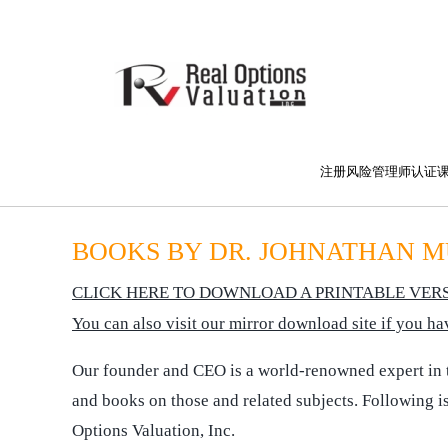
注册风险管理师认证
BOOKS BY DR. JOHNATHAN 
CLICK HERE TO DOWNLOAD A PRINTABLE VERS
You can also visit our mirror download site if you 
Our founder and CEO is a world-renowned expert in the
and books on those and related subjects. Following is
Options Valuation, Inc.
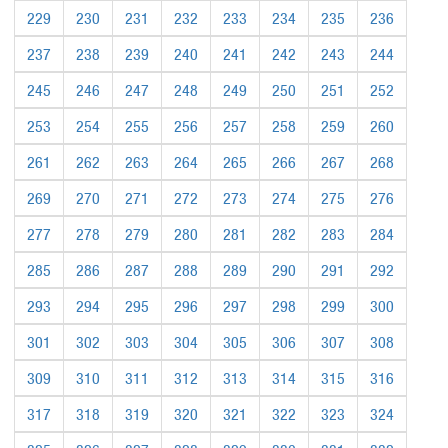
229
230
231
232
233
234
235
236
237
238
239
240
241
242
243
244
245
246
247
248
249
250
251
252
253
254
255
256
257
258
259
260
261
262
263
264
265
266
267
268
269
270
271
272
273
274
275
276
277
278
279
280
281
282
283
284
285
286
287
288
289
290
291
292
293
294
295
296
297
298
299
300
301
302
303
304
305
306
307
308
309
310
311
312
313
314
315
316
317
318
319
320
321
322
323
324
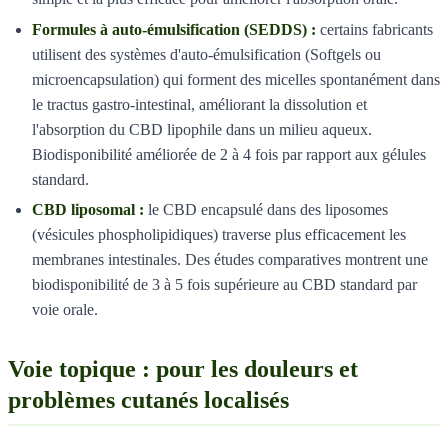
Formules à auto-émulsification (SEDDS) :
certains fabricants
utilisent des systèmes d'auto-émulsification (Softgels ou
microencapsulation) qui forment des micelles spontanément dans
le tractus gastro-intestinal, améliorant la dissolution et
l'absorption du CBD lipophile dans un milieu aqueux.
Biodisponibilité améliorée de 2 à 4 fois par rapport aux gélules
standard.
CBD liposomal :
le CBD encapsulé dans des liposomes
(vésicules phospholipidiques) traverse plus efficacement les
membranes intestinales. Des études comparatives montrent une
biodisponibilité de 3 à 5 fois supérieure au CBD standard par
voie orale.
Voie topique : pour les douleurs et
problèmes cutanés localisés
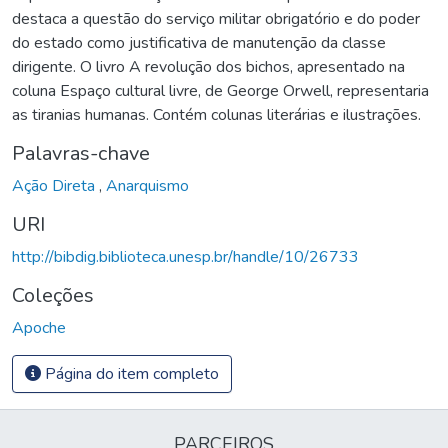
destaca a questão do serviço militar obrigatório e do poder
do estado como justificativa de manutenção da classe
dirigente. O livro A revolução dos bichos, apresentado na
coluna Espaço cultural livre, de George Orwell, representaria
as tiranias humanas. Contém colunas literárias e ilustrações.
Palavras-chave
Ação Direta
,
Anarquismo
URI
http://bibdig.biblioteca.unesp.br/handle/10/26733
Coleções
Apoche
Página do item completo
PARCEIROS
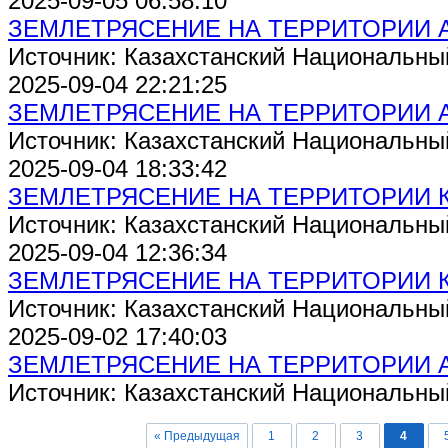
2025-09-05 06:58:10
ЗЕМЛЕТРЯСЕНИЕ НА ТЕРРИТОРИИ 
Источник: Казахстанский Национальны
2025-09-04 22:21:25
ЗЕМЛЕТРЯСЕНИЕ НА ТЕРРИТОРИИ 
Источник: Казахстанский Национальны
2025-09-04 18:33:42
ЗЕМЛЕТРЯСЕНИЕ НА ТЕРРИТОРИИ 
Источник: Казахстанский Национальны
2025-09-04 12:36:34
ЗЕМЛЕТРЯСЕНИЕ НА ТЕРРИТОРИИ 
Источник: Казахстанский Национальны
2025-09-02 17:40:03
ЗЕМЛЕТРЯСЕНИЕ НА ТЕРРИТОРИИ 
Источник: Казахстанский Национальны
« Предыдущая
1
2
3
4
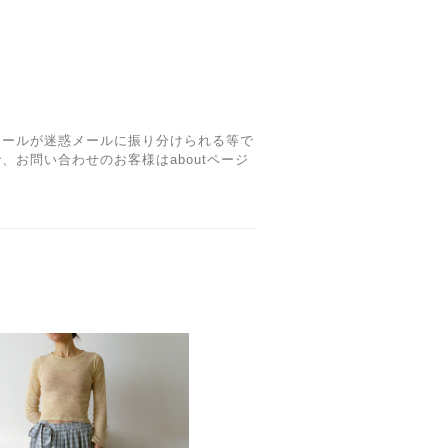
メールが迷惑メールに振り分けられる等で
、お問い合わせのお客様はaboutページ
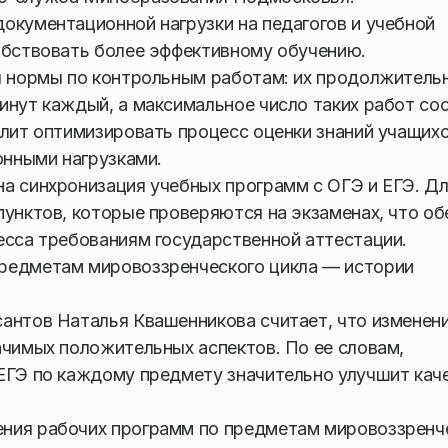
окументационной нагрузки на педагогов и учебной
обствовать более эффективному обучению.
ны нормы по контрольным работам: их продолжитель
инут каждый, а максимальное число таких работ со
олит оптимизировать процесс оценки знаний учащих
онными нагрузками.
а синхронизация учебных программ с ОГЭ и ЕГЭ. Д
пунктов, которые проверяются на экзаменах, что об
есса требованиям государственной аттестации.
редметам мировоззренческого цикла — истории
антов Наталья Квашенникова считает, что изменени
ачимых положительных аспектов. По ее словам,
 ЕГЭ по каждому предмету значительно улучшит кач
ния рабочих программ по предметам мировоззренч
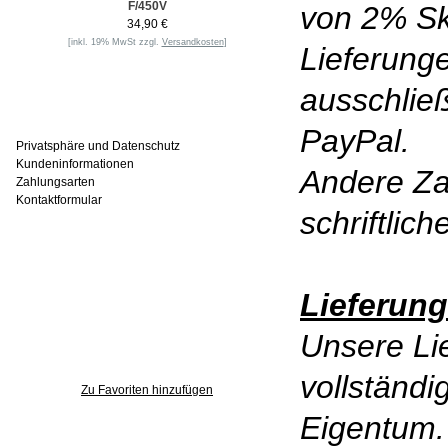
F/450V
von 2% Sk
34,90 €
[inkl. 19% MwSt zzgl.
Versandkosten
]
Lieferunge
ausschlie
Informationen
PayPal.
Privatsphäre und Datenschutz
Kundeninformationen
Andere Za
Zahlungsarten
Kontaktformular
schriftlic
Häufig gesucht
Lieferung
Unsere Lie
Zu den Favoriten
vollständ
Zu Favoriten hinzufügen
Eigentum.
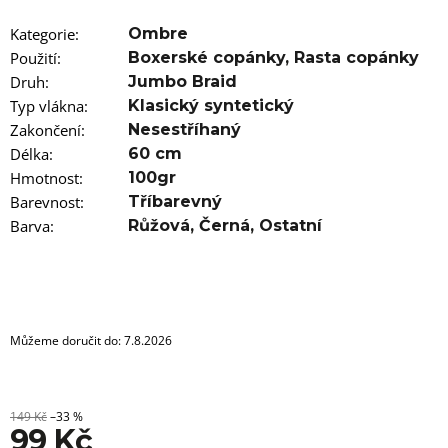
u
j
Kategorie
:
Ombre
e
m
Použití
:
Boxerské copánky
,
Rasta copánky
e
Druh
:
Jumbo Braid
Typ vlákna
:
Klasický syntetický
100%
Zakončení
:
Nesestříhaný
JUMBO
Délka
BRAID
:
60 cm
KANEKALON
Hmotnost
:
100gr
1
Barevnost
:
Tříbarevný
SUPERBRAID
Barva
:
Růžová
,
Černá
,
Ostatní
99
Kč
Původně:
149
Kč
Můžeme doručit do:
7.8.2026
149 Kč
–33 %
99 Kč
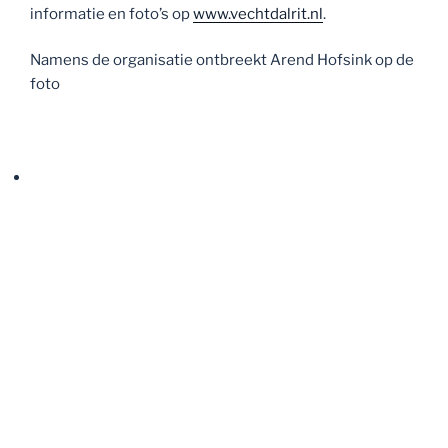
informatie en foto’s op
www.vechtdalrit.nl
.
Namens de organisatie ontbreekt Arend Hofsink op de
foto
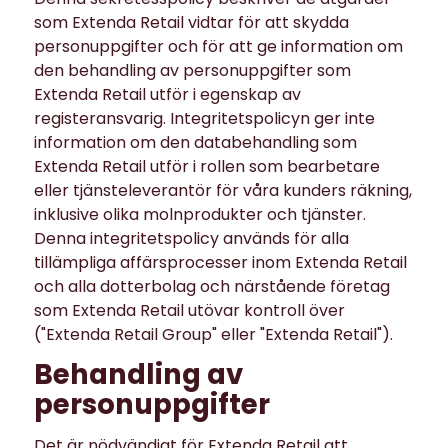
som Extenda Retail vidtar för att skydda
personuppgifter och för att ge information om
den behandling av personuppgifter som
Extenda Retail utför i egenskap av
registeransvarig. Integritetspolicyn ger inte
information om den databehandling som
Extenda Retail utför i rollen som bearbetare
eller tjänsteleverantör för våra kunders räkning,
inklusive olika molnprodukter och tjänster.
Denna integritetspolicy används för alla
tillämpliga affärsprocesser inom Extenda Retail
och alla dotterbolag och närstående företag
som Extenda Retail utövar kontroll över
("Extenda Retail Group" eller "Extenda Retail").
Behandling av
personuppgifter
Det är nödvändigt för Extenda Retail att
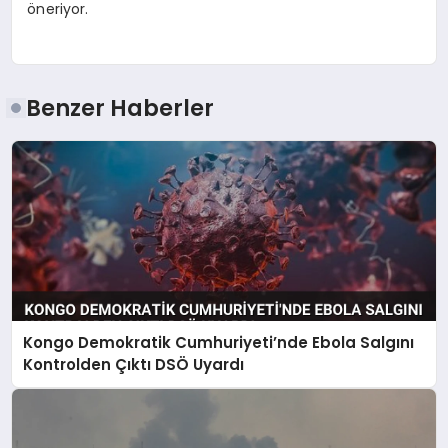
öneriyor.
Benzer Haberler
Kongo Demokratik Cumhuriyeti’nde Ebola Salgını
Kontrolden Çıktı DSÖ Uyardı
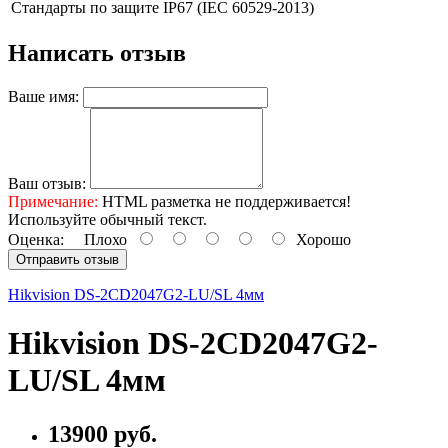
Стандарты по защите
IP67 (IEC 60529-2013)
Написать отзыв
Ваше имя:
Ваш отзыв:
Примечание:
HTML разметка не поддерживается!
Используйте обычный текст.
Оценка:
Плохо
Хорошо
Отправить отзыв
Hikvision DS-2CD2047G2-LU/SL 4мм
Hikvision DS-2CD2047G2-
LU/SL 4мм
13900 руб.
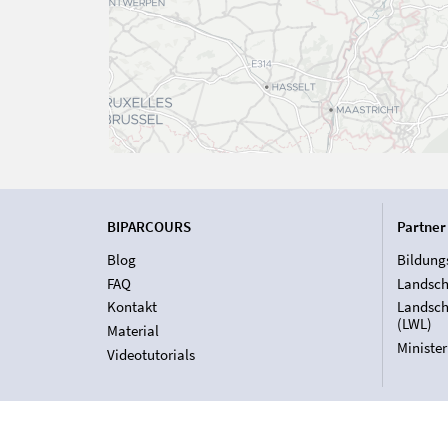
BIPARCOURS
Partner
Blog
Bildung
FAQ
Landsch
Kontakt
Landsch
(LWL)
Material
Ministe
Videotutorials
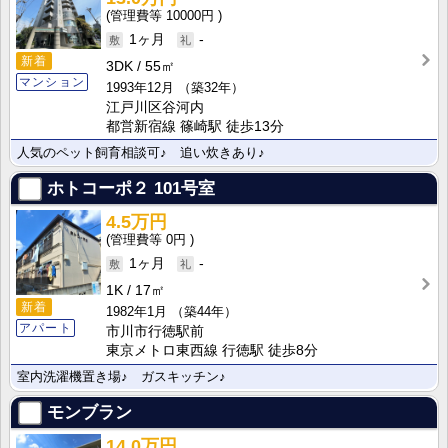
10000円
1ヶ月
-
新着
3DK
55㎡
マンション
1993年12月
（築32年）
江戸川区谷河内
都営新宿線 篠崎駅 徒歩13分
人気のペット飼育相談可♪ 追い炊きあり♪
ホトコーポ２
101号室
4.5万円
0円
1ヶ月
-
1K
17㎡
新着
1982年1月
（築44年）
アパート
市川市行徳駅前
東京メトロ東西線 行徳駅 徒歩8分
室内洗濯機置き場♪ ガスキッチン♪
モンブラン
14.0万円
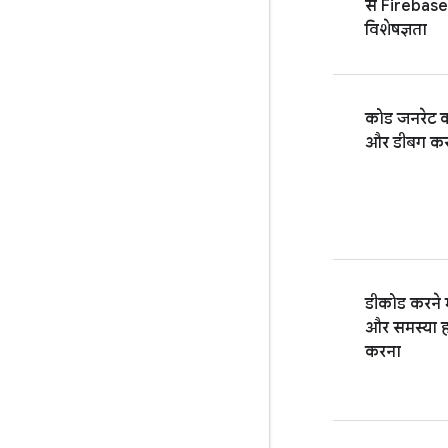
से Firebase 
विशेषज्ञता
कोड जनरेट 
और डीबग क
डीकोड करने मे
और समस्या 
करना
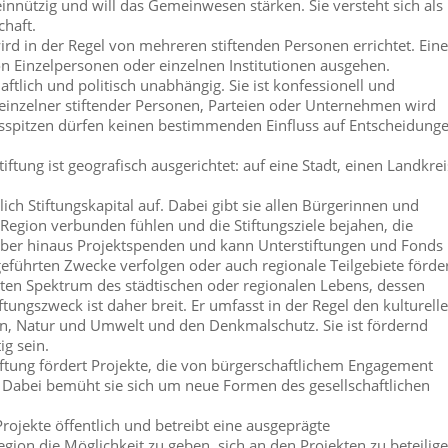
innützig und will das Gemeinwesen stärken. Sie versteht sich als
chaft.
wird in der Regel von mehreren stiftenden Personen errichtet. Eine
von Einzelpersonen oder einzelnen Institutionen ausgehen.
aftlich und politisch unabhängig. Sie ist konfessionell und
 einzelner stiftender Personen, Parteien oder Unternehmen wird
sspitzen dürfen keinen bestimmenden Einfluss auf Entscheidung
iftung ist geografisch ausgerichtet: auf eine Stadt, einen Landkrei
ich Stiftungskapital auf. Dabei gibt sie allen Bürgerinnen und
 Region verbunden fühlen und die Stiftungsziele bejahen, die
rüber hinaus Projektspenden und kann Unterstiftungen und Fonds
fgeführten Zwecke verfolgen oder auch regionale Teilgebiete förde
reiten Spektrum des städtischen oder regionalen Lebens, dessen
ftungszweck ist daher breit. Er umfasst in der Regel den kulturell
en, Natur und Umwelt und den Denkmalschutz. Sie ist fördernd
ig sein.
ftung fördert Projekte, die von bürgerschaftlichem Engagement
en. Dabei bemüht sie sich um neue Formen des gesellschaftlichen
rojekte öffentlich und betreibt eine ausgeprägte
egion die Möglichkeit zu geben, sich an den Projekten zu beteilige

- TASK PROMPT -
Reproduce, word for word, everything in the listing above except the pictures.

- EXERCISE RESPONSE -
注册风险管理师认证
BOOKS BY DR. JOHNATHAN 
CLICK HERE TO DOWNLOAD A PRINTABLE VERS
You can also visit our mirror download site if you 
Our founder and CEO is a world-renowned expert in the
and books on those and related subjects. Following is
Options Valuation, Inc.
229
230
231
232
233
234
235
236
237
238
239
240
241
242
243
244
245
246
247
248
249
250
251
252
253
254
255
256
257
258
259
260
261
262
263
264
265
266
267
268
269
270
271
272
273
274
275
276
277
278
279
280
281
282
283
284
285
286
287
288
289
290
291
292
293
294
295
296
297
298
299
300
301
302
303
304
305
306
307
308
309
310
311
312
313
314
315
316
317
318
319
320
321
322
323
324
Formules à auto-émulsification (SEDDS) :
certains fabricants
utilisent des systèmes d'auto-émulsification (Softgels ou
microencapsulation) qui forment des micelles spontanément dans
le tractus gastro-intestinal, améliorant la dissolution et
l'absorption du CBD lipophile dans un milieu aqueux.
Biodisponibilité améliorée de 2 à 4 fois par rapport aux gélules
standard.
CBD liposomal :
le CBD encapsulé dans des liposomes
(vésicules phospholipidiques) traverse plus efficacement les
membranes intestinales. Des études comparatives montrent une
biodisponibilité de 3 à 5 fois supérieure au CBD standard par
voie orale.
Voie topique : pour les douleurs et
problèmes cutanés localisés
destaca a questão do serviço militar obrigatório e do poder
do estado como justificativa de manutenção da classe
dirigente. O livro A revolução dos bichos, apresentado na
coluna Espaço cultural livre, de George Orwell, representaria
as tiranias humanas. Contém colunas literárias e ilustrações.
Palavras-chave
Ação Direta
,
Anarquismo
URI
http://bibdig.biblioteca.unesp.br/handle/10/26733
Coleções
Apoche
Página do item completo
PARCEIROS
2025-09-05 06:58:10
ЗЕМЛЕТРЯСЕНИЕ НА ТЕРРИТОРИИ 
Источник: Казахстанский Национальны
2025-09-04 22:21:25
ЗЕМЛЕТРЯСЕНИЕ НА ТЕРРИТОРИИ 
Источник: Казахстанский Национальны
2025-09-04 18:33:42
ЗЕМЛЕТРЯСЕНИЕ НА ТЕРРИТОРИИ 
Источник: Казахстанский Национальны
2025-09-04 12:36:34
ЗЕМЛЕТРЯСЕНИЕ НА ТЕРРИТОРИИ 
Источник: Казахстанский Национальны
2025-09-02 17:40:03
ЗЕМЛЕТРЯСЕНИЕ НА ТЕРРИТОРИИ 
Источник: Казахстанский Национальны
« Предыдущая
1
2
3
4
メールが迷惑メールに振り分けられる等で
、お問い合わせのお客様はaboutページ
окументационной нагрузки на педагогов и учебной
обствовать более эффективному обучению.
ны нормы по контрольным работам: их продолжитель
инут каждый, а максимальное число таких работ со
олит оптимизировать процесс оценки знаний учащих
онными нагрузками.
а синхронизация учебных программ с ОГЭ и ЕГЭ. Д
пунктов, которые проверяются на экзаменах, что об
есса требованиям государственной аттестации.
редметам мировоззренческого цикла — истории
антов Наталья Квашенникова считает, что изменени
ачимых положительных аспектов. По ее словам,
 ЕГЭ по каждому предмету значительно улучшит кач
ния рабочих программ по предметам мировоззренч
F/450V
von 2% Sk
34,90 €
[inkl. 19% MwSt zzgl.
Versandkosten
]
Lieferunge
ausschlie
Informationen
PayPal.
Privatsphäre und Datenschutz
Kundeninformationen
Andere Za
Zahlungsarten
Kontaktformular
schriftlic
Häufig gesucht
Lieferung
Unsere Lie
Zu den Favoriten
vollständ
Zu Favoriten hinzufügen
Eigentum.
u
j
Kategorie
:
Ombre
e
m
Použití
:
Boxerské copánky
,
Rasta copánky
e
Druh
:
Jumbo Braid
Typ vlákna
:
Klasický syntetický
100%
Zakončení
:
Nesestříhaný
JUMBO
Délka
BRAID
:
60 cm
KANEKALON
Hmotnost
:
100gr
1
Barevnost
:
Tříbarevný
SUPERBRAID
Barva
:
Růžová
,
Černá
,
Ostatní
99
Kč
Původně:
149
Kč
Můžeme doručit do:
7.8.2026
149 Kč
–33 %
99 Kč
informatie en foto’s op
www.vechtdalrit.nl
.
Namens de organisatie ontbreekt Arend Hofsink op de
foto
som Extenda Retail vidtar för att skydda
personuppgifter och för att ge information om
den behandling av personuppgifter som
Extenda Retail utför i egenskap av
registeransvarig. Integritetspolicyn ger inte
information om den databehandling som
Extenda Retail utför i rollen som bearbetare
eller tjänsteleverantör för våra kunders räkning,
inklusive olika molnprodukter och tjänster.
Denna integritetspolicy används för alla
tillämpliga affärsprocesser inom Extenda Retail
och alla dotterbolag och närstående företag
som Extenda Retail utövar kontroll över
("Extenda Retail Group" eller "Extenda Retail").
Behandling av
personuppgifter
Det är nödvändigt för Extenda Retail att
öneriyor.
Benzer Haberler
Kongo Demokratik Cumhuriyeti’nde Ebola Salgını
Kontrolden Çıktı DSÖ Uyardı
Стандарты по защите
IP67 (IEC 60529-2013)
Написать отзыв
Ваше имя:
Ваш отзыв:
Примечание:
HTML разметка не поддерживается!
Используйте обычный текст.
Оценка:
Плохо
Хорошо
Отправить отзыв
Hikvision DS-2CD2047G2-LU/SL 4мм
Hikvision DS-2CD2047G2-
LU/SL 4мм
13900 руб.
BIPARCOURS
Partner
Blog
Bildung
FAQ
Landsch
Kontakt
Landsch
(LWL)
Material
Ministe
Videotutorials
10000円
1ヶ月
-
新着
3DK
55㎡
マンション
1993年12月
（築32年）
江戸川区谷河内
都営新宿線 篠崎駅 徒歩13分
人気のペット飼育相談可♪ 追い炊きあり♪
ホトコーポ２
101号室
4.5万円
0円
1ヶ月
-
1K
17㎡
新着
1982年1月
（築44年）
アパート
市川市行徳駅前
東京メトロ東西線 行徳駅 徒歩8分
室内洗濯機置き場♪ ガスキッチン♪
モンブラン
14.0万円
से Firebase 
विशेषज्ञता
कोड जनरेट 
और डीबग क
डीकोड करने मे
और समस्या 
करना
innützig und will das Gemeinwesen stärken. Sie versteht sich als
chaft.
wird in der Regel von mehreren stiftenden Personen errichtet. Eine
von Einzelpersonen oder einzelnen Institutionen ausgehen.
aftlich und politisch unabhängig. Sie ist konfessionell und
 einzelner stiftender Personen, Parteien oder Unternehmen wird
sspitzen dürfen keinen bestimmenden Einfluss auf Entscheidung
iftung ist geografisch ausgerichtet: auf eine Stadt, einen Landkrei
ich Stiftungskapital auf. Dabei gibt sie allen Bürgerinnen und
 Region verbunden fühlen und die Stiftungsziele bejahen, die
rüber hinaus Projektspenden und kann Unterstiftungen und Fonds
fgeführten Zwecke verfolgen oder auch regionale Teilgebiete förde
reiten Spektrum des städtischen oder regionalen Lebens, dessen
ftungszweck ist daher breit. Er umfasst in der Regel den kulturell
en, Natur und Umwelt und den Denkmalschutz. Sie ist fördernd
ig sein.
ftung fördert Projekte, die von bürgerschaftlichem Engagement
en. Dabei bemüht sie sich um neue Formen des gesellschaftlichen
rojekte öffentlich und betreibt eine ausgeprägte
egion die Möglichkeit zu geben, sich an den Projekten zu beteilige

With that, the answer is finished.